(Web page edit records)
········

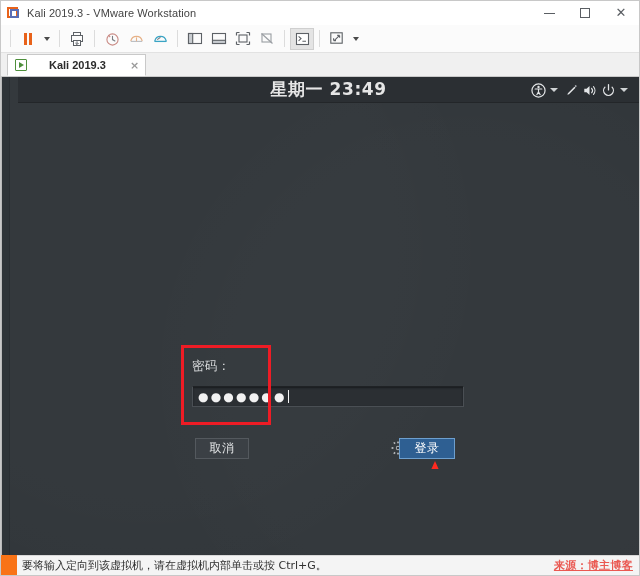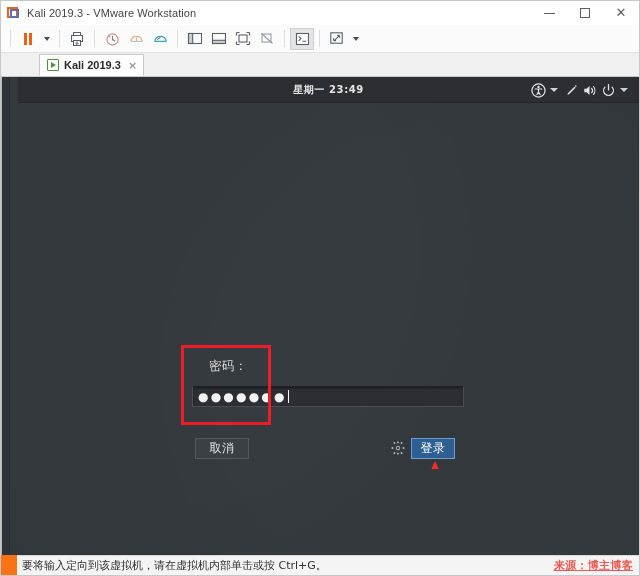--- a/index.html
+++ b/index.html
@@ -96,14 +96,13 @@
   }
   .tab {
     height: 22px;
-    display: flex; align-items: center; gap: 5px;
+    display: flex; align-items: center; gap: 22px;
     padding: 0 6px 0 7px;
     background: #ffffff;
     border: 1px solid #c9c9c9;
     border-bottom: 1px solid #ffffff;
     font-size: 11px; font-weight: bold; color: #2b2b2b;
     white-space: nowrap;
-    margin-left: 32px;
   }
   .tab-icon {
     width: 12px; height: 12px; flex: 0 0 12px;

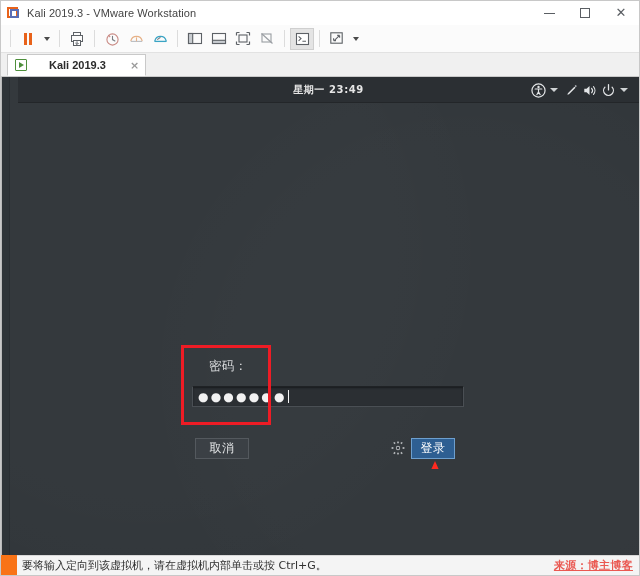--- a/index.html
+++ b/index.html
@@ -147,7 +147,7 @@
   }
   .gnome-clock {
     position: absolute; left: 0; right: 0; text-align: center;
-    font-size: 10px; color: #e6e6e6; font-weight: bold;
+    font-size: 17px; color: #e6e6e6; font-weight: bold;
     font-family: "DejaVu Sans", sans-serif;
     letter-spacing: .6px;
   }

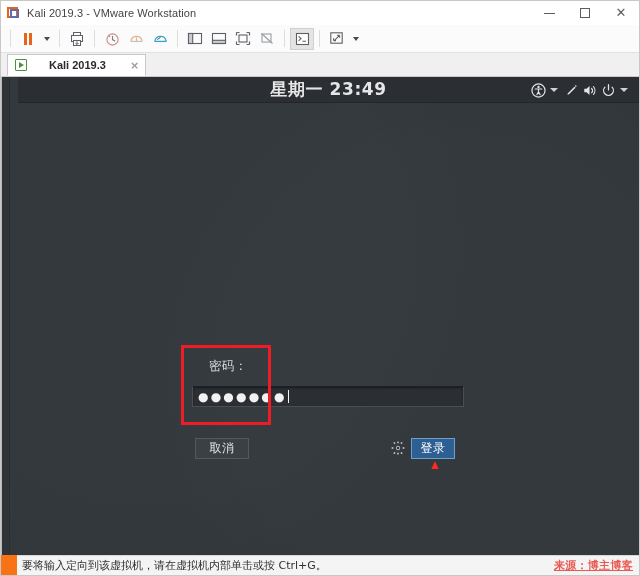--- a/index.html
+++ b/index.html
@@ -172,7 +172,7 @@
   .pw-label {
     font-size: 12.5px; color: #d6d8da;
     font-family: "DejaVu Sans", sans-serif;
-    margin-bottom: 11px; letter-spacing: .3px; margin-left: 17px;
+    margin-bottom: 11px; letter-spacing: .3px;
   }
   .pw-field {
     height: 21px; width: 272px;

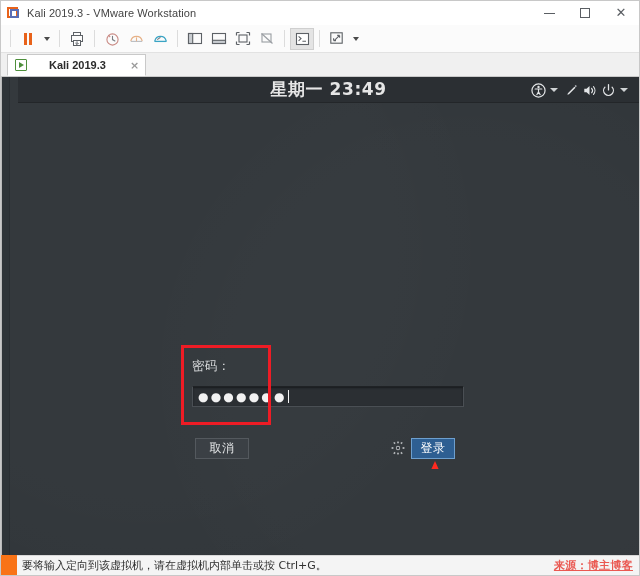--- a/index.html
+++ b/index.html
@@ -208,7 +208,7 @@
     color: #e2e4e6;
   }
   .btn-login {
-    left: 230px; width: 44px;
+    left: 218px; width: 56px;
     background: #2e5f92;
     border: 1px solid #6d9fce;
     color: #ffffff;

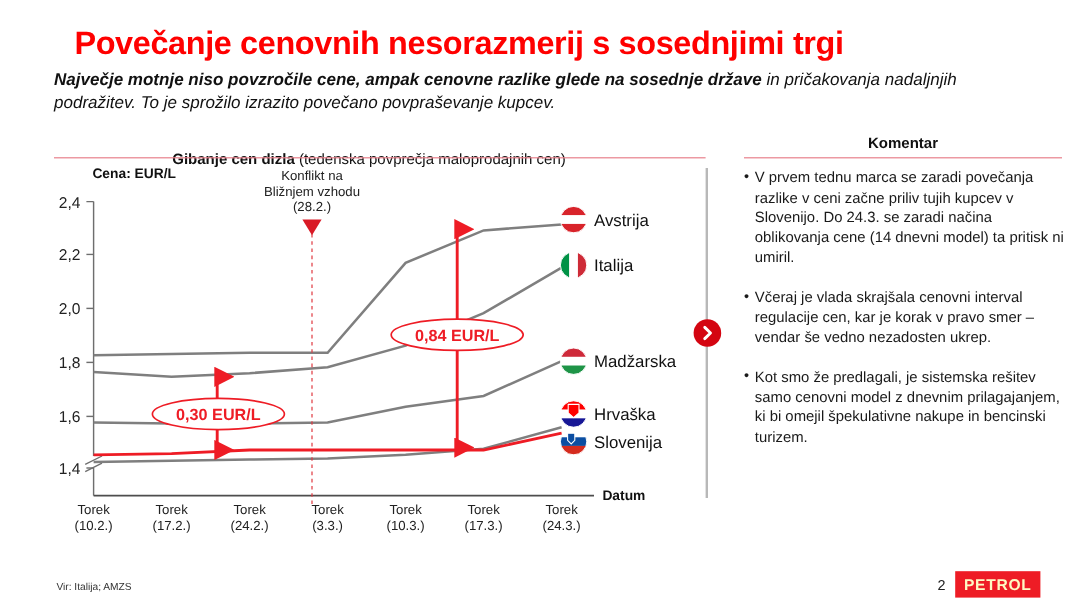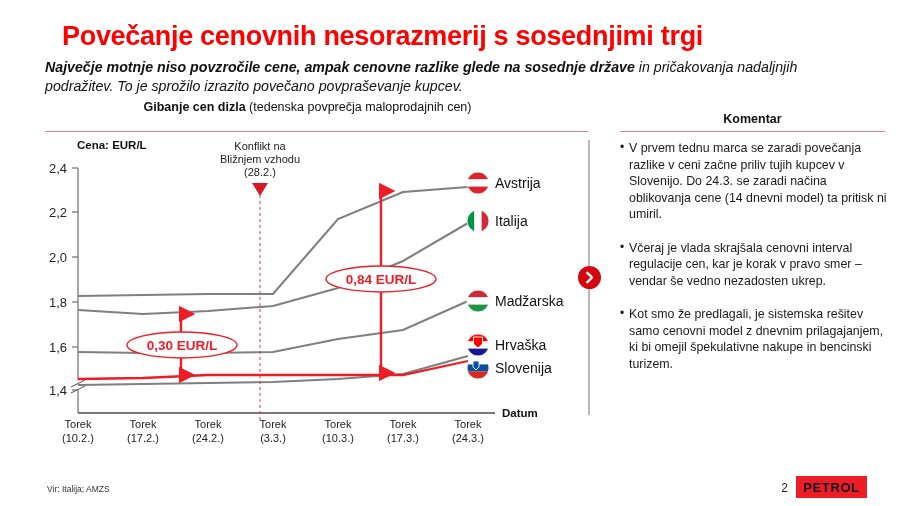--- a/index.html
+++ b/index.html
@@ -48,7 +48,7 @@
     color: #111;
   }
   .panel-head .bold { font-weight: bold; }
-  #chart-head { left: 45px; top: 100px; width: 525px; }
+  #chart-head { left: 45px; top: 126px; width: 525px; }
   #komentar-head { left: 620px; top: 112px; width: 265px; font-weight: bold; }
 
   .head-rule {

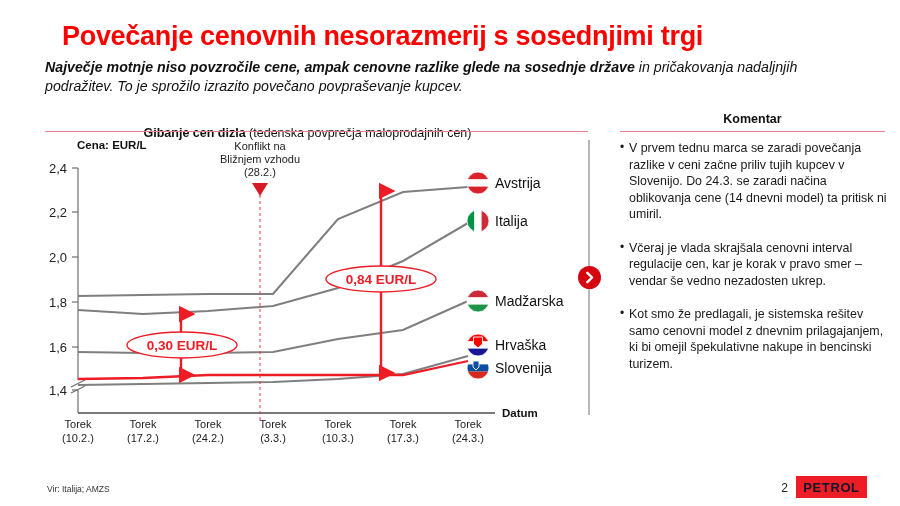--- a/index.html
+++ b/index.html
@@ -172,7 +172,7 @@
     right: 33px; top: 476px;
     width: 71px; height: 22px;
     background: #ee1c25;
-    color: #0f172a;
+    color: #fef9c3;
     font-size: 13px;
     font-weight: bold;
     letter-spacing: 0.6px;

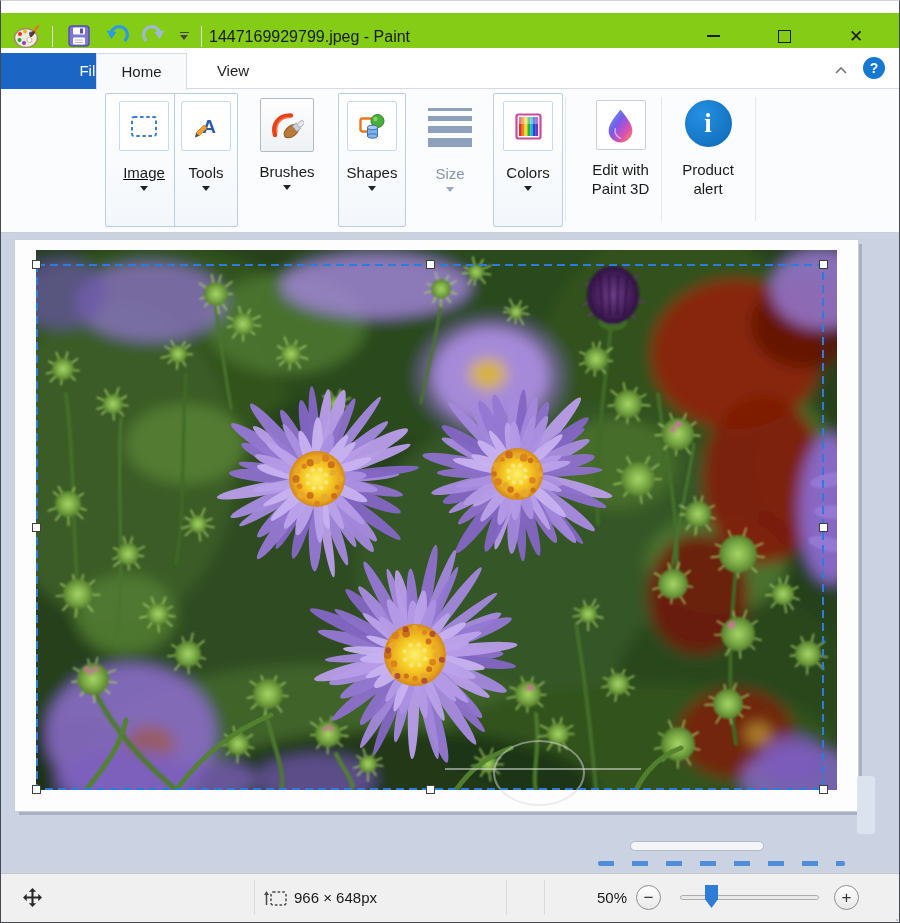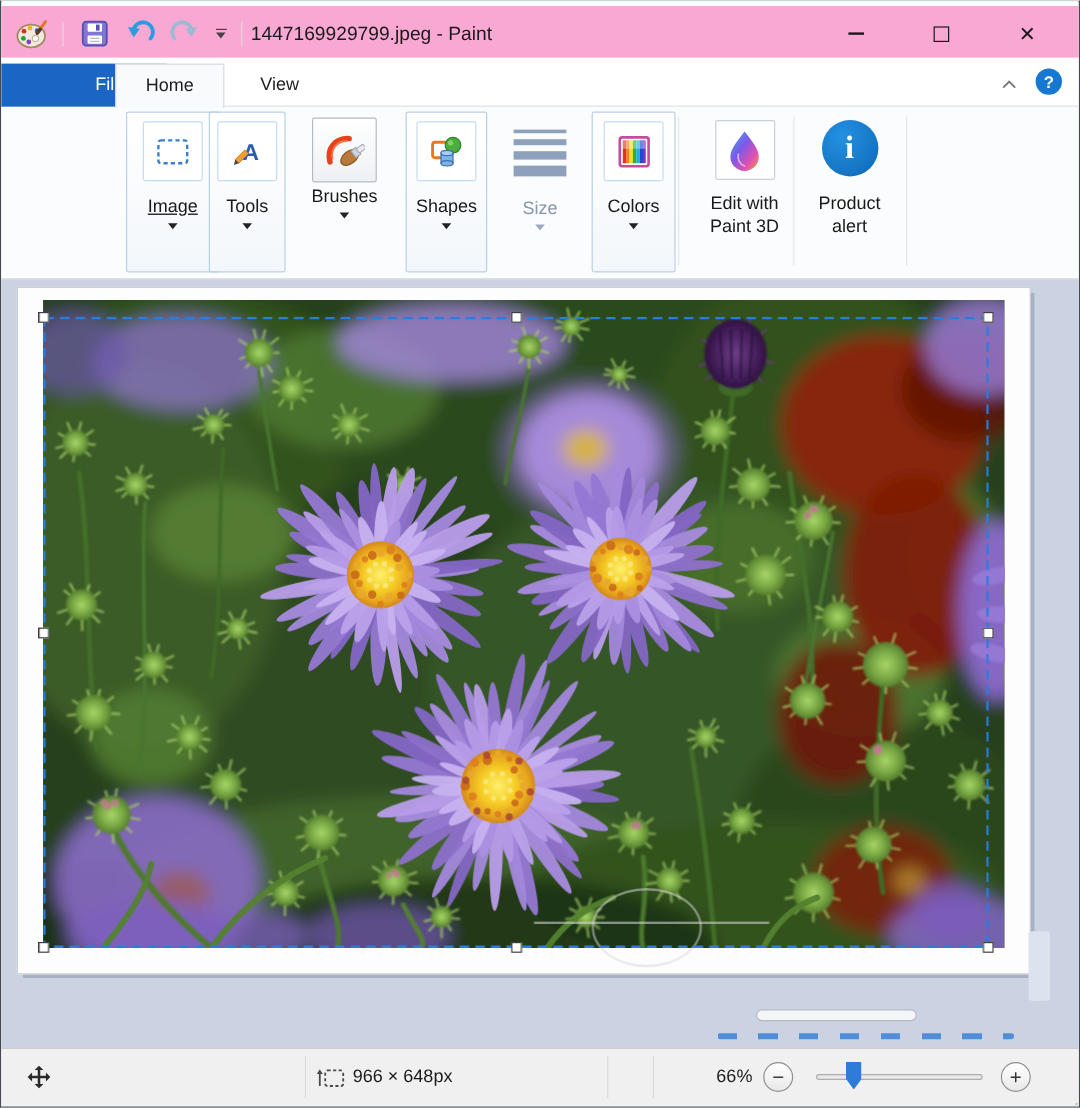--- a/index.html
+++ b/index.html
@@ -7,7 +7,7 @@
     border:1px solid #454a52;border-top-color:#cfd2d6;box-sizing:border-box;
     font-family:"Liberation Sans",sans-serif;overflow:hidden;-webkit-user-select:none;user-select:none;}
   
-  .titlebar{position:absolute;top:4px;left:0;right:0;height:47px;background:#f9a8d4;}
+  .titlebar{position:absolute;top:12px;left:0;right:0;height:47px;background:#84cc16;}
   .qat-btn{position:absolute;top:8px;width:30px;height:30px;display:flex;align-items:center;justify-content:center;}
   .tsep{position:absolute;top:13px;width:1px;height:21px;background:#dcdcdc;}
   .title-text{position:absolute;left:208px;top:0;height:47px;line-height:47px;font-size:16px;color:#1a1a1a;white-space:nowrap;}

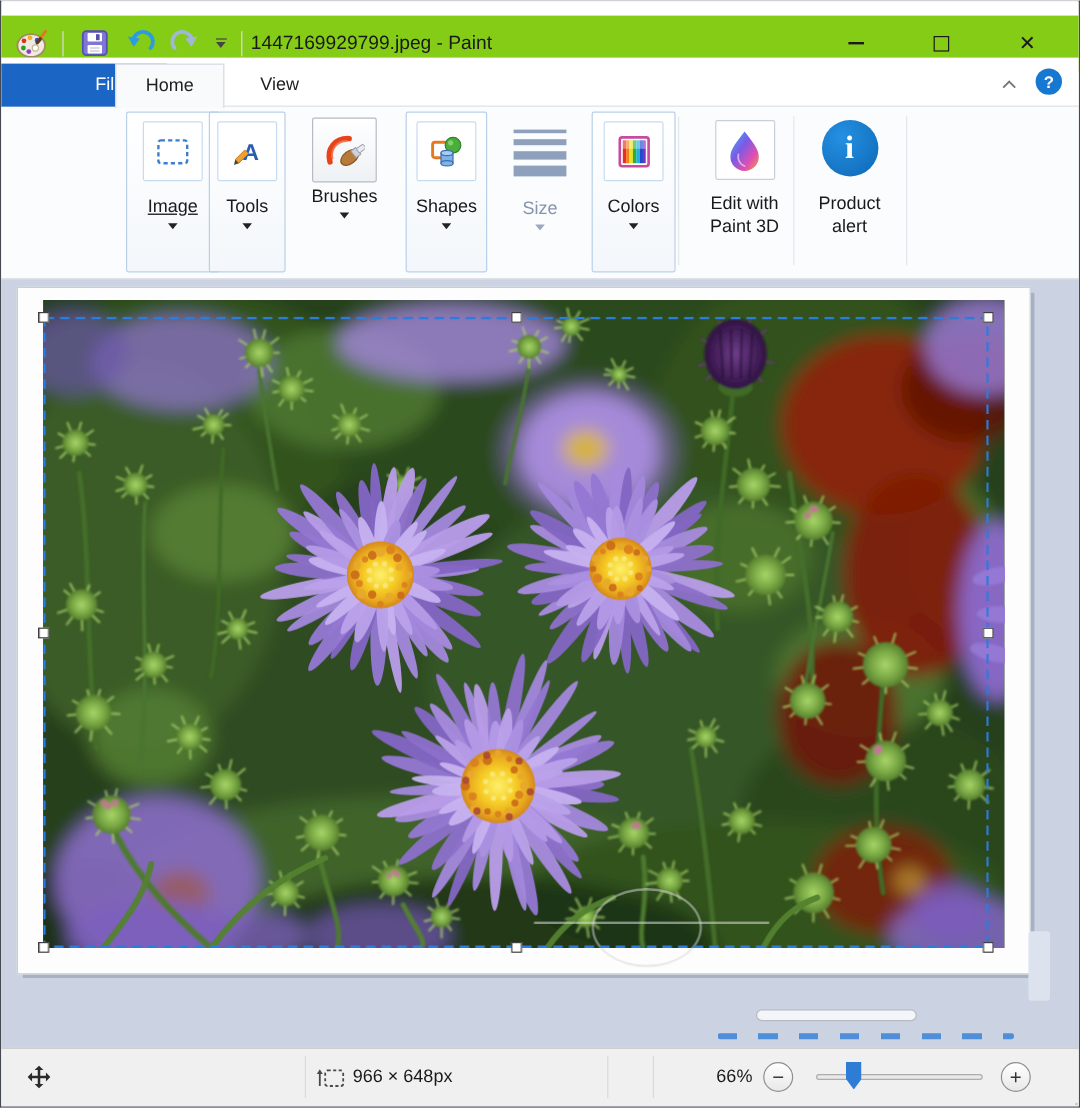--- a/index.html
+++ b/index.html
@@ -186,7 +186,7 @@
           </g>
         </svg>
       </div>
-      <div class="rlabel" style="margin-top:3px">Brushes</div>
+      <div class="rlabel" style="margin-top:11px">Brushes</div>
       <div class="rarrow"></div>
     </div>
 

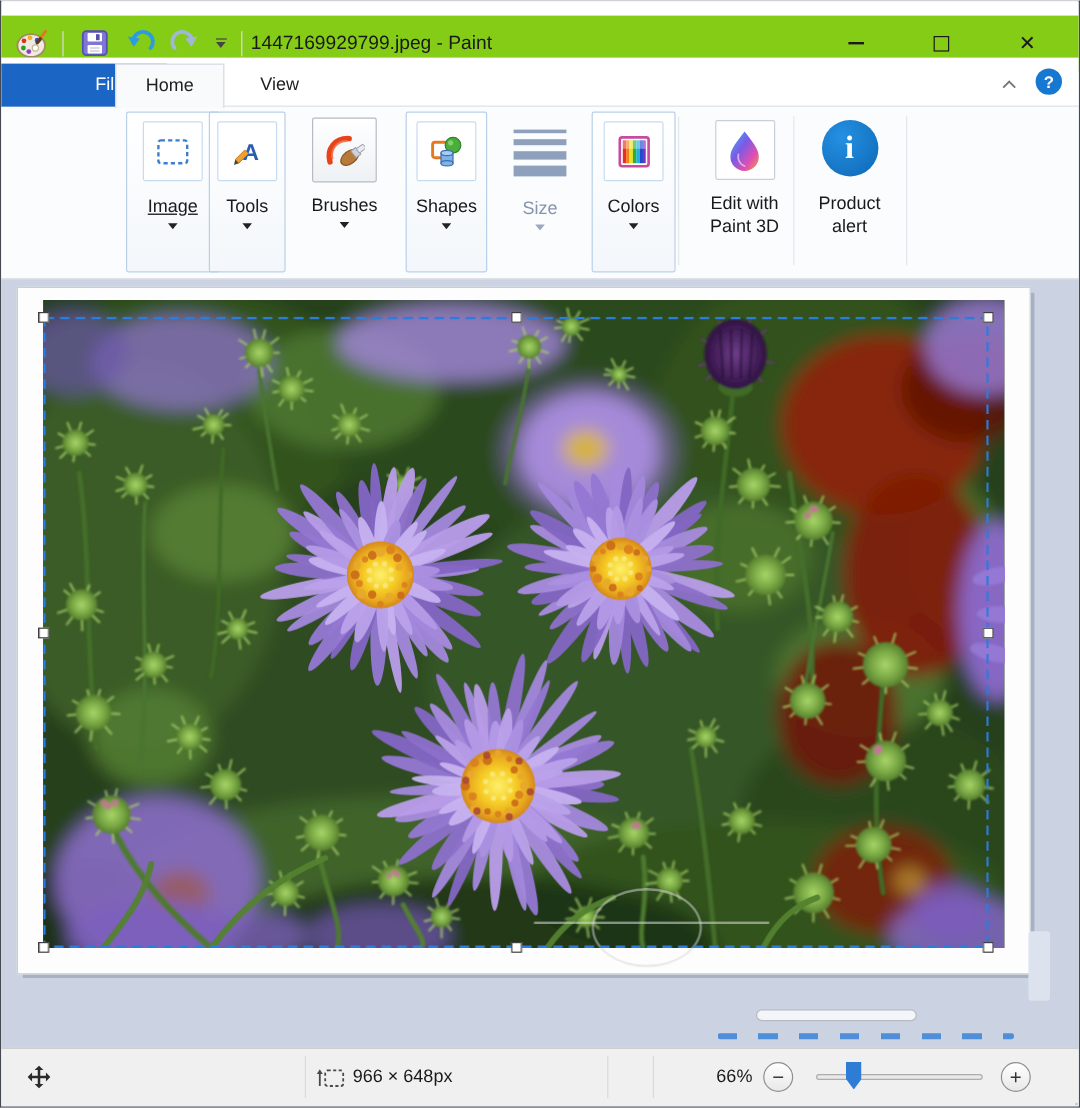--- a/index.html
+++ b/index.html
@@ -1154,7 +1154,7 @@
     <div class="sb-sep" style="left:505px"></div>
     <div class="sb-sep" style="left:543px"></div>
 
-    <div class="sb-text" style="left:560px;width:66px;text-align:right">66%</div>
+    <div class="sb-text" style="left:560px;width:66px;text-align:right">50%</div>
     <div class="round-btn" style="left:635px">
         <span>−</span>
       </div>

········

Task directions: Copy out each line of the entries where the word "absolute" is found.

Answer to the exercise:
     position: absolute; left: 0; right: 0; text-align: center;
-  .titlebar{position:absolute;top:4px;left:0;right:0;height:47px;background:#f9a8d4;}
+  .titlebar{position:absolute;top:12px;left:0;right:0;height:47px;background:#84cc16;}
   .qat-btn{position:absolute;top:8px;width:30px;height:30px;display:flex;align-items:center;justify-content:center;}
   .tsep{position:absolute;top:13px;width:1px;height:21px;background:#dcdcdc;}
   .title-text{position:absolute;left:208px;top:0;height:47px;line-height:47px;font-size:16px;color:#1a1a1a;white-space:nowrap;}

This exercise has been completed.